▸ Work order
Each entry below must be repeated exactly, with pictures left out.

▸ Records for the task
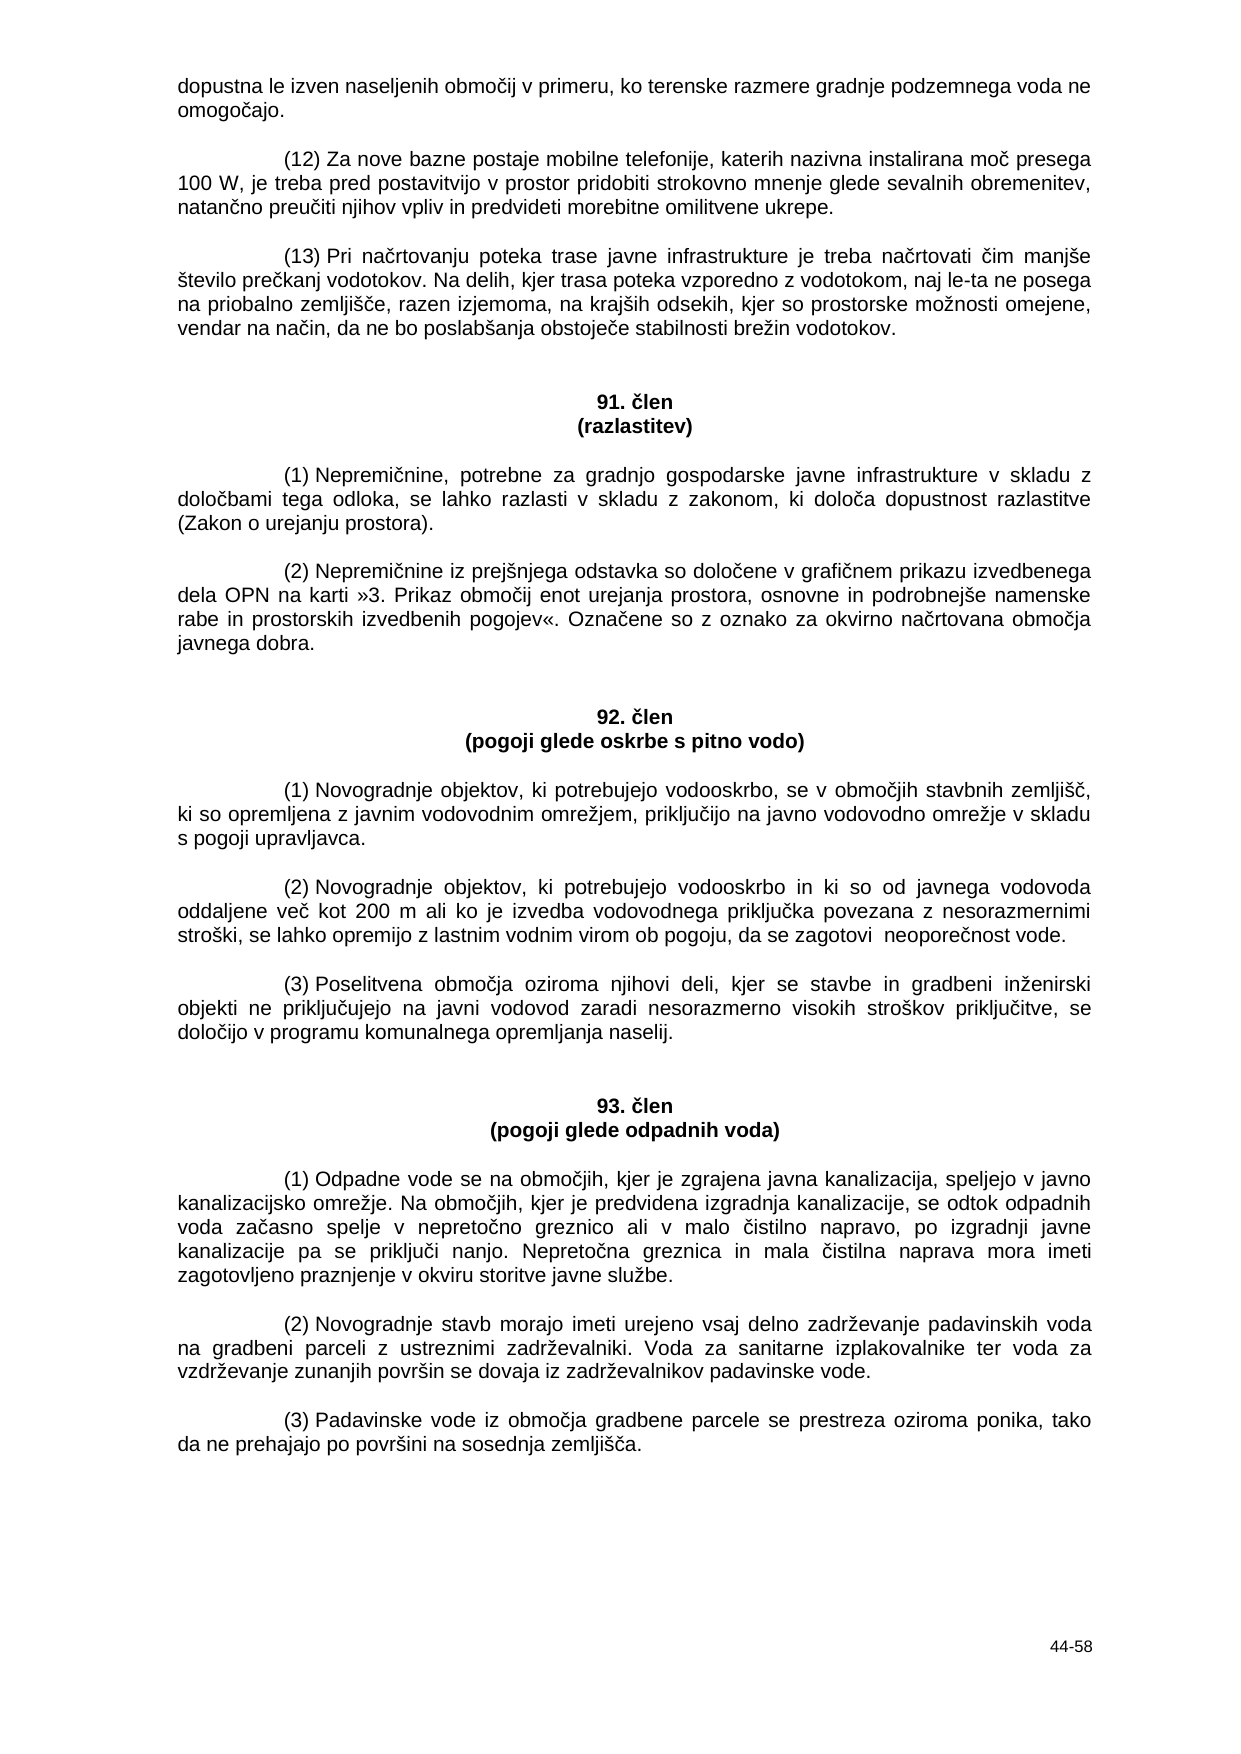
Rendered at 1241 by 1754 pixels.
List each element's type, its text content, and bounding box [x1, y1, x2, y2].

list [177, 74, 1092, 122]
list Padavinske vode iz območja gradbene parcele se prestreza oziroma ponika, tako da ne prehajajo po površini na sosednja zemljišča. [177, 1408, 1092, 1456]
list Novogradnje stavb morajo imeti urejeno vsaj delno zadrževanje padavinskih voda na gradbeni parceli z ustreznimi zadrževalniki. Voda za sanitarne izplakovalnike ter voda za vzdrževanje zunanjih površin se dovaja iz zadrževalnikov padavinske vode. [177, 1311, 1092, 1383]
list Nepremičnine, potrebne za gradnjo gospodarske javne infrastrukture v skladu z določbami tega odloka, se lahko razlasti v skladu z zakonom, ki določa dopustnost razlastitve (Zakon o urejanju prostora). [177, 462, 1092, 534]
list člen (pogoji glede odpadnih voda) [177, 1094, 1092, 1142]
list Odpadne vode se na območjih, kjer je zgrajena javna kanalizacija, speljejo v javno kanalizacijsko omrežje. Na območjih, kjer je predvidena izgradnja kanalizacije, se odtok odpadnih voda začasno spelje v nepretočno greznico ali v malo čistilno napravo, po izgradnji javne kanalizacije pa se priključi nanjo. Nepretočna greznica in mala čistilna naprava mora imeti zagotovljeno praznjenje v okviru storitve javne službe. [177, 1167, 1092, 1286]
list člen (pogoji glede oskrbe s pitno vodo) [177, 705, 1092, 753]
list Novogradnje objektov, ki potrebujejo vodooskrbo in ki so od javnega vodovoda oddaljene več kot 200 m ali ko je izvedba vodovodnega priključka povezana z nesorazmernimi stroški, se lahko opremijo z lastnim vodnim virom ob pogoju, da se zagotovi neoporečnost vode. [177, 875, 1092, 947]
list člen (razlastitev) [177, 389, 1092, 437]
list Pri načrtovanju poteka trase javne infrastrukture je treba načrtovati čim manjše število prečkanj vodotokov. Na delih, kjer trasa poteka vzporedno z vodotokom, naj le-ta ne posega na priobalno zemljišče, razen izjemoma, na krajših odsekih, kjer so prostorske možnosti omejene, vendar na način, da ne bo poslabšanja obstoječe stabilnosti brežin vodotokov. [177, 244, 1092, 339]
list Nepremičnine iz prejšnjega odstavka so določene v grafičnem prikazu izvedbenega dela OPN na karti »3. Prikaz območij enot urejanja prostora, osnovne in podrobnejše namenske rabe in prostorskih izvedbenih pogojev«. Označene so z oznako za okvirno načrtovana območja javnega dobra. [177, 559, 1092, 655]
list Poselitvena območja oziroma njihovi deli, kjer se stavbe in gradbeni inženirski objekti ne priključujejo na javni vodovod zaradi nesorazmerno visokih stroškov priključitve, se določijo v programu komunalnega opremljanja naselij. [177, 972, 1092, 1044]
list Novogradnje objektov, ki potrebujejo vodooskrbo, se v območjih stavbnih zemljišč, ki so opremljena z javnim vodovodnim omrežjem, priključijo na javno vodovodno omrežje v skladu s pogoji upravljavca. [177, 778, 1092, 850]
list Za nove bazne postaje mobilne telefonije, katerih nazivna instalirana moč presega 100 W, je treba pred postavitvijo v prostor pridobiti strokovno mnenje glede sevalnih obremenitev, natančno preučiti njihov vpliv in predvideti morebitne omilitvene ukrepe. [177, 147, 1092, 219]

▸ Answer
Rendered at 1241 by 1754 pixels.
List each element's type, its text content, and bounding box [x1, y1, x2, y2].

list [177, 74, 1092, 122]
list Padavinske vode iz območja gradbene parcele se prestreza oziroma ponika, tako da ne prehajajo po površini na sosednja zemljišča. [177, 1408, 1092, 1456]
list Novogradnje stavb morajo imeti urejeno vsaj delno zadrževanje padavinskih voda na gradbeni parceli z ustreznimi zadrževalniki. Voda za sanitarne izplakovalnike ter voda za vzdrževanje zunanjih površin se dovaja iz zadrževalnikov padavinske vode. [177, 1311, 1092, 1383]
list Nepremičnine, potrebne za gradnjo gospodarske javne infrastrukture v skladu z določbami tega odloka, se lahko razlasti v skladu z zakonom, ki določa dopustnost razlastitve (Zakon o urejanju prostora). [177, 462, 1092, 534]
list člen (pogoji glede odpadnih voda) [177, 1094, 1092, 1142]
list Odpadne vode se na območjih, kjer je zgrajena javna kanalizacija, speljejo v javno kanalizacijsko omrežje. Na območjih, kjer je predvidena izgradnja kanalizacije, se odtok odpadnih voda začasno spelje v nepretočno greznico ali v malo čistilno napravo, po izgradnji javne kanalizacije pa se priključi nanjo. Nepretočna greznica in mala čistilna naprava mora imeti zagotovljeno praznjenje v okviru storitve javne službe. [177, 1167, 1092, 1286]
list člen (pogoji glede oskrbe s pitno vodo) [177, 705, 1092, 753]
list Novogradnje objektov, ki potrebujejo vodooskrbo in ki so od javnega vodovoda oddaljene več kot 200 m ali ko je izvedba vodovodnega priključka povezana z nesorazmernimi stroški, se lahko opremijo z lastnim vodnim virom ob pogoju, da se zagotovi neoporečnost vode. [177, 875, 1092, 947]
list člen (razlastitev) [177, 389, 1092, 437]
list Pri načrtovanju poteka trase javne infrastrukture je treba načrtovati čim manjše število prečkanj vodotokov. Na delih, kjer trasa poteka vzporedno z vodotokom, naj le-ta ne posega na priobalno zemljišče, razen izjemoma, na krajših odsekih, kjer so prostorske možnosti omejene, vendar na način, da ne bo poslabšanja obstoječe stabilnosti brežin vodotokov. [177, 244, 1092, 339]
list Nepremičnine iz prejšnjega odstavka so določene v grafičnem prikazu izvedbenega dela OPN na karti »3. Prikaz območij enot urejanja prostora, osnovne in podrobnejše namenske rabe in prostorskih izvedbenih pogojev«. Označene so z oznako za okvirno načrtovana območja javnega dobra. [177, 559, 1092, 655]
list Poselitvena območja oziroma njihovi deli, kjer se stavbe in gradbeni inženirski objekti ne priključujejo na javni vodovod zaradi nesorazmerno visokih stroškov priključitve, se določijo v programu komunalnega opremljanja naselij. [177, 972, 1092, 1044]
list Novogradnje objektov, ki potrebujejo vodooskrbo, se v območjih stavbnih zemljišč, ki so opremljena z javnim vodovodnim omrežjem, priključijo na javno vodovodno omrežje v skladu s pogoji upravljavca. [177, 778, 1092, 850]
list Za nove bazne postaje mobilne telefonije, katerih nazivna instalirana moč presega 100 W, je treba pred postavitvijo v prostor pridobiti strokovno mnenje glede sevalnih obremenitev, natančno preučiti njihov vpliv in predvideti morebitne omilitvene ukrepe. [177, 147, 1092, 219]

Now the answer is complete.